I have a lot of sympathy with the comments about the iniquity of the permit system and the way that our stupid bureaucrats dealt with it, running completely out of permits by September for example.

The basic problem of course was that Britain had a very weak negotiating position in that we were unable to barter reciprocal arrangements since we were not a transit country (unless you were going to Ireland of course!) This meant that as an outsider we more or less had to be grateful for what we were given.

The whole system was ridiculous and a brilliant demonstration of state control a la EU. If market forces had been left to rule we would have had a much more level playing field.

As mentioned by previous posters the system encouraged the cowboys and bred a culture of lawbreaking.

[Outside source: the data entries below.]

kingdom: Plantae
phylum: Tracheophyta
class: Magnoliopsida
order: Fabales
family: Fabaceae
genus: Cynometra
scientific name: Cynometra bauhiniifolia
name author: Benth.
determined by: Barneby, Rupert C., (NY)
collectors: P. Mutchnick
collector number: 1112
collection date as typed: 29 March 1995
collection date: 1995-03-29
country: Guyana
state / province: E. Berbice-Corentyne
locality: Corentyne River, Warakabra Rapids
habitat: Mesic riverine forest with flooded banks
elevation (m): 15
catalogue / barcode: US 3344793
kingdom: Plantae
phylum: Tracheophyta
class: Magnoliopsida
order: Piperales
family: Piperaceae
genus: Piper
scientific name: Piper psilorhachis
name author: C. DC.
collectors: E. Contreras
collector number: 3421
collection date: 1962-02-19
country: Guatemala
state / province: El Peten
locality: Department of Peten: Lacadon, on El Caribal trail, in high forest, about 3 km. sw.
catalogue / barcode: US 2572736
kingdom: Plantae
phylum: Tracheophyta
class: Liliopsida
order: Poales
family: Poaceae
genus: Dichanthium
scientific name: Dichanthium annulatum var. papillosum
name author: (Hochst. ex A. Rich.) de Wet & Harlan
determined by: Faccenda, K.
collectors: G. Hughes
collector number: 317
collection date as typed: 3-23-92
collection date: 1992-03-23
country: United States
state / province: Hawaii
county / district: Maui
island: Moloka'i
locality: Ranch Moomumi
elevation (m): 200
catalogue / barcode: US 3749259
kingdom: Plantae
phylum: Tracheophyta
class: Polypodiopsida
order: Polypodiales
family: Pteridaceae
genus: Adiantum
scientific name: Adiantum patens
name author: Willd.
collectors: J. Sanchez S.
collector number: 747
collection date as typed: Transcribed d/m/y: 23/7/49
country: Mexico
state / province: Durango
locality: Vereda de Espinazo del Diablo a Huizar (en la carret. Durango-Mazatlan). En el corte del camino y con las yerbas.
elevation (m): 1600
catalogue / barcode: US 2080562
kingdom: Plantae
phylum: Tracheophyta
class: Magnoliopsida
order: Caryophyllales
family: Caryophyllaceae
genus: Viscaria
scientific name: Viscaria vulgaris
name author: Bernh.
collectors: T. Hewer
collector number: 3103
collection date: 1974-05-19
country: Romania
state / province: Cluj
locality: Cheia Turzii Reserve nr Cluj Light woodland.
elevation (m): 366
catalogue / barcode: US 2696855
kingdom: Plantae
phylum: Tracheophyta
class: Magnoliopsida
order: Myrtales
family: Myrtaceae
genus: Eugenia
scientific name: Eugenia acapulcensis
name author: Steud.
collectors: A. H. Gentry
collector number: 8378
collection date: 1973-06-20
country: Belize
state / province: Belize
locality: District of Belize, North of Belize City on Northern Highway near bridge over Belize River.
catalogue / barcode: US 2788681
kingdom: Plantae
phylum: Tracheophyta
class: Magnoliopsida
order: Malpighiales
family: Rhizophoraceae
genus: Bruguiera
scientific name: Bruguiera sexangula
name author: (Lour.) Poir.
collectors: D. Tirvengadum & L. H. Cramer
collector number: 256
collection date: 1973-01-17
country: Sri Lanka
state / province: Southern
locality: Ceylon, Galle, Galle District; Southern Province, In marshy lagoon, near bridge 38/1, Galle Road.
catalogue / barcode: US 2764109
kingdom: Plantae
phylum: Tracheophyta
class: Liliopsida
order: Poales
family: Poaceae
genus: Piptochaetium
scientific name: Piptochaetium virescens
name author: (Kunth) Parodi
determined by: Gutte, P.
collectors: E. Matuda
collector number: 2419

There was another reason for the shortage of permits, which no one has mentioned as yet. We the brit’s soon ran out of our quota of permits because they were the first thing that the foreign customs asked for when processing our paper’s. Compared to Johnny foreigner entering the UK, where the customs officers did not want to know about permits , as they were beyond their remit. What a wonderful saying that became with the UK enforcement agencies, i often wondered what was their remit. Anyway the point being that Johnny foreigner could use the same permit for up to a year without a stamp, i have even seen the british customs refusing to stamp them. therefore their countries always had enough permits and on a pro rata basis could not understand why we needed so many.
This was just another case of our goverments lack of support of our transport industry.

The brilliant thing about Iran Container Company was that they had no permit problems. We had to pay transit taxes in several countries in Europe notably Germany where if my memory serves me right we paid 48 dm per transit.

Reversing into the Salzburg Terminal.

No power steering or automatic gearboxes in those days!

This was me in 1973!!

This is the view down into the Inn valley in Austria from Seefeld at the top of the Crocodile pass.

Jazzandy:
I have a lot of sympathy with the comments about the iniquity of the permit system and the way that our stupid bureaucrats dealt with it, running completely out of permits by September for example.

And they only got worse - we had a lad stuck for 4 weeks in about 2002 because the Kazakhs would not let us have a 3rd country permit which they had recently introduced - our DoT couldn’t be bothered at the time to even acknowledge their communications about quota permits so they had the hump :unamused: we made the oversight starting the carnet in Zeebrugge where we loaded but it was compounded by the civil service :stuck_out_tongue:

Thanks goodness I worked in the main for foreign companies.The only British ones were European Traction, Freightlanes (who did operate on dodgy permits) and OHS.